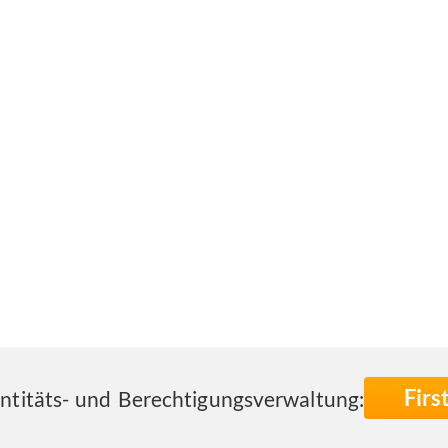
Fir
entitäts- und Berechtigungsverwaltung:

--

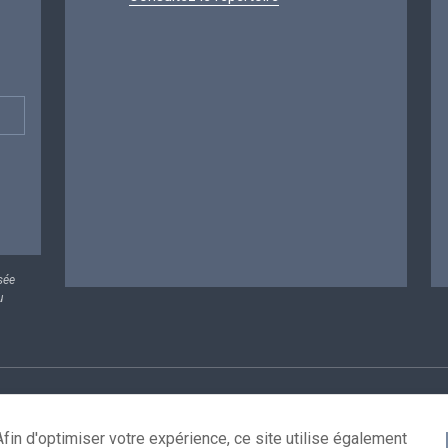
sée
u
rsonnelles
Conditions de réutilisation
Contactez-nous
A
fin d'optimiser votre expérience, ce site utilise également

Problem to solve: Copy out, word for word, the part of the entries above that begins at the line with "Contactez-nous" and ends at the line with "fin d'optimiser votre", including both.

Answer for this exercise:
Contactez-nous
A
fin d'optimiser votre expérience, ce site utilise également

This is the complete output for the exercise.